- [What to produce] Among the lines below, take the one holding "left elbow: (544, 404)", the one holding "right back paw: (701, 609)", and all lines between them. Set them down exactly.

- [Data]
*** Begin section ***
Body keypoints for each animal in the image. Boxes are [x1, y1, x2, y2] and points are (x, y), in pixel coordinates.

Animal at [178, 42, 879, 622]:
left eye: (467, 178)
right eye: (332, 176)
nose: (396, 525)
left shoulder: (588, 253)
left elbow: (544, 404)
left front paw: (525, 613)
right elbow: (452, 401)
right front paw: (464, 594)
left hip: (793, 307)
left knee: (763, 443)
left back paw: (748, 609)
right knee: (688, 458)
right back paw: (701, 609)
*** End section ***
*** Begin section ***
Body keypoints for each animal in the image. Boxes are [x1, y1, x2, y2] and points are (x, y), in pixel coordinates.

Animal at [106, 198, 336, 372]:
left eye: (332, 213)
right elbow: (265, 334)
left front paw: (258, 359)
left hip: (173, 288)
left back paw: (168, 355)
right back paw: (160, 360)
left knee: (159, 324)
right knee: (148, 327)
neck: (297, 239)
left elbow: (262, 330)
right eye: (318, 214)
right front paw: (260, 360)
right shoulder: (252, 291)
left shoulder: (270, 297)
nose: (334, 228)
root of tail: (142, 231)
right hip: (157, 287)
*** End section ***
- [Solved exercise]
left elbow: (544, 404)
left front paw: (525, 613)
right elbow: (452, 401)
right front paw: (464, 594)
left hip: (793, 307)
left knee: (763, 443)
left back paw: (748, 609)
right knee: (688, 458)
right back paw: (701, 609)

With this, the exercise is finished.